Animal modeling for primary brain tumors has undergone constant development over the last 60 years, and significant improvements have been made recently with the establishment of highly invasive glioblastoma models. In this review we discuss the advantages and pitfalls of model development, focusing on chemically induced models, various xenogeneic grafts of human cell lines, including stem cell-like cell lines and biopsy spheroids. We then discuss the development of numerous genetically engineered models available to study mechanisms of tumor initiation and progression. At present it is clear that none of the current animal models fully reflects human gliomas. Yet, the various model systems have provided important insight into specific mechanisms of tumor development. In particular, it is anticipated that a combined comprehensive knowledge of the various models currently available will provide important new knowledge on target identification and the validation and development of new therapeutic strategies.

Fig. 1.

Key events in brain tumor modeling in animals. Milestones in brain tumor model development starting with transplantation of human xenografts into immunocompetent rodents in the 1940s through rodent carcinogenesis and human monolayer cell line development in the 1960s, toward the establishment of GEM models in the 1990s, and finally the establishment of xenograft models based on stem cell enrichment.

Fig. 2.

Histological features of chemically induced gliosarcoma models. (A and B) Collective infiltration of N-ethylnitrosourea–induced BT4C cells into the brain tissue (frequently referred to as mesenchymal chain movement). Black arrows indicate the leading edge of migrating tumor cells. (A) Green arrows mark peritumoral necrosis and microhemorrhages. (C) Growth pattern of BT4C cells in the tumor bed. (D) Region of a sarcomatous growth with elongated, spindle-shaped cells and extracellular matrix production. All scalebars are 20 µm, except A, which is 50 µm.

Fig. 3.

Histological features of GBM xenograft models. (A) GBM patient biopsies may be processed to yield adherent cell lines in serum-containing medium, which results in an extensive clonal selection and cellular adaptation process.
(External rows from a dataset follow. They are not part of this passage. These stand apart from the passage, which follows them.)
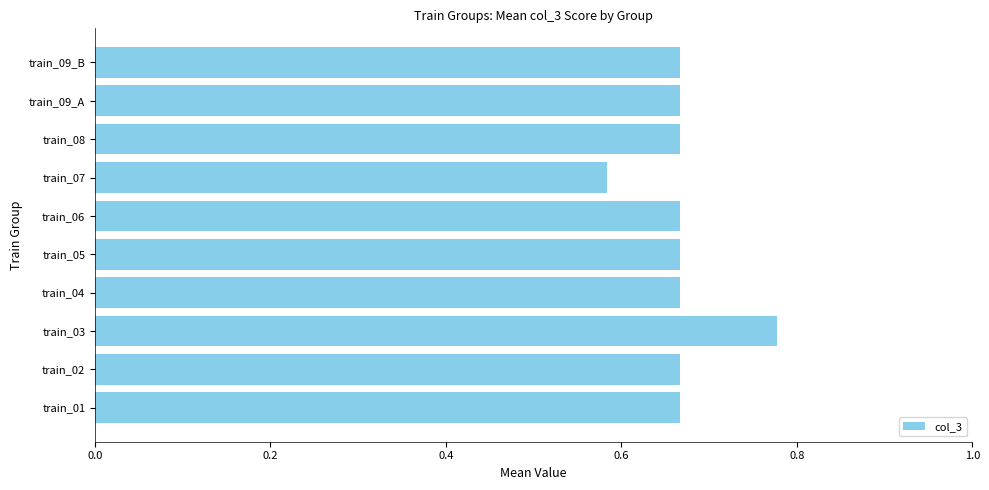

The chart shows a value of 0.5 at train_04. True or false?

False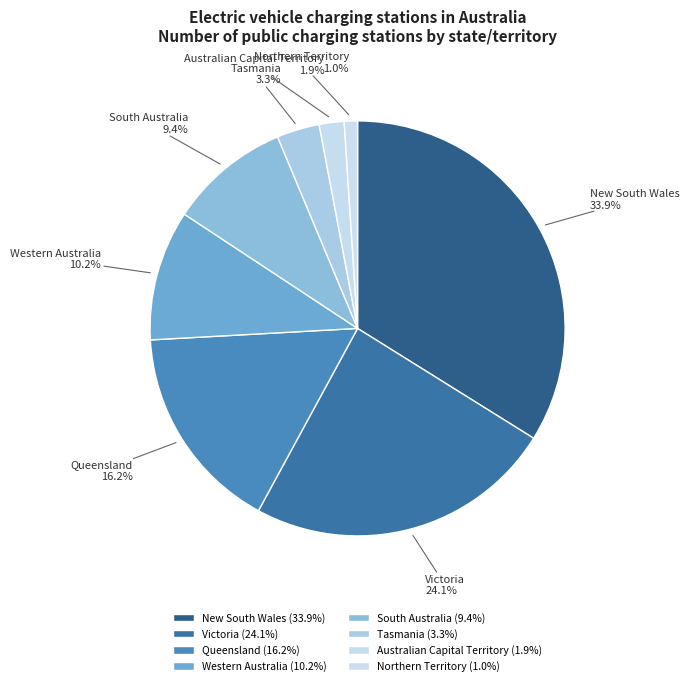

Does Australian Capital Territory represent more than half of the total?

No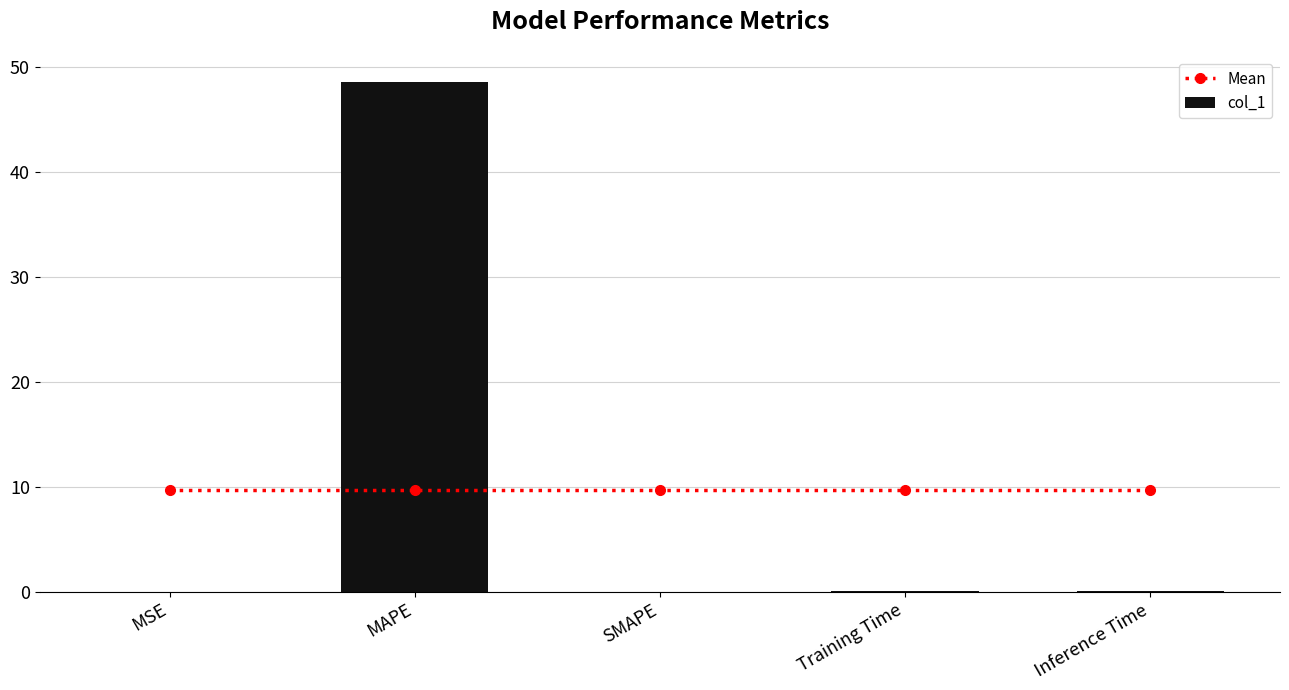

What position from the right is Inference Time?

1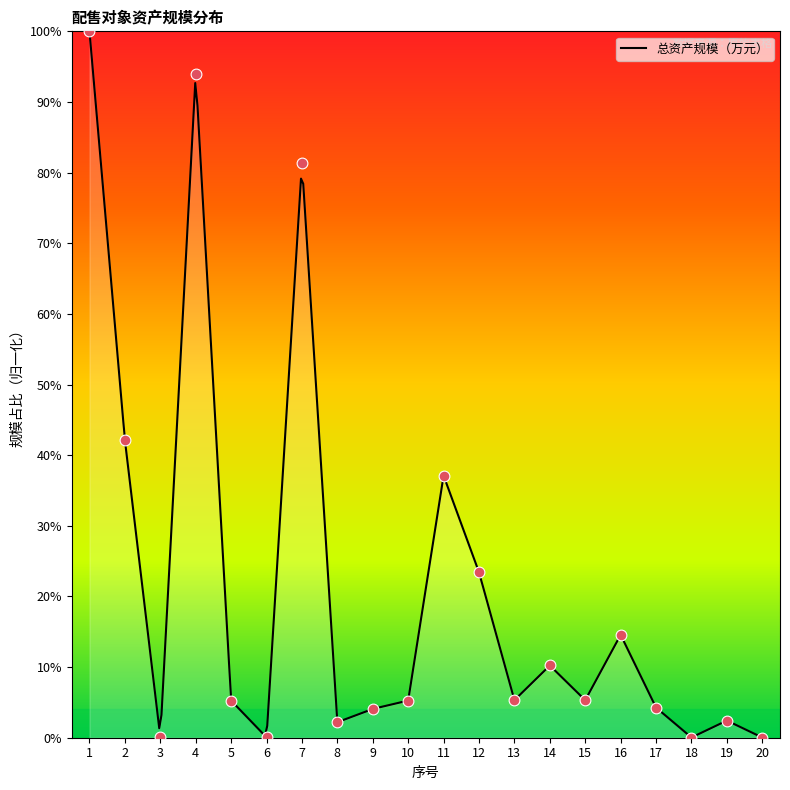

Approximately how many times larger is the value at 1 compared to 11?

2.7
Xenografts generated from such cell lines will display angiogenic growth and well-defined borders toward the brain tissue. No single tumor-cell invasion is seen (the example here is from the U-87 glioma cell line). (B) Enzymatic dissociation of patient biopsies with subsequent culture in neurobasal serum-free medium selects for a highly tumorigenic subpopulation in human GBM. In several instances, the resulting xenografts are highly infiltrative, following white matter tracts and spreading over the corpus callosum. (C) The biopsy xenograft model maintains several tumor cell clones from the biopsy, as well as other cell types and extracellular matrix components. When passaged extensively in immunodeficient animals, the xenografts maintain their invasive growth and develop other characteristics of human GBM, such as dilated vessels, angiogenesis, and pseudopalisading necrosis. Scale bars: 100 µm.

Fig. 4.

Strategy for separation and analysis of the tumor/host cellular compartments. With the development of immunodeficient mice expressing enhanced green fluorescent protein, it is at present possible to completely separate and immunophenotype the cells in the tumor/host cellular compartments.¹³⁷ This technique shows considerable promise in elucidating mechanisms involved in tumor/host cell communication.

Fig. 5.

Unraveling the mechanisms of tumor invasion and progression from animal models. Further development in the field of neuro-oncology must integrate current molecular knowledge from human tumors as well as biological knowledge from GEM and spheroid and stem/progenitor cell–based xenotransplantation models. The search for common denominators will most likely lead to the identification of robust therapeutic targets that should eventually be validated in human GBM.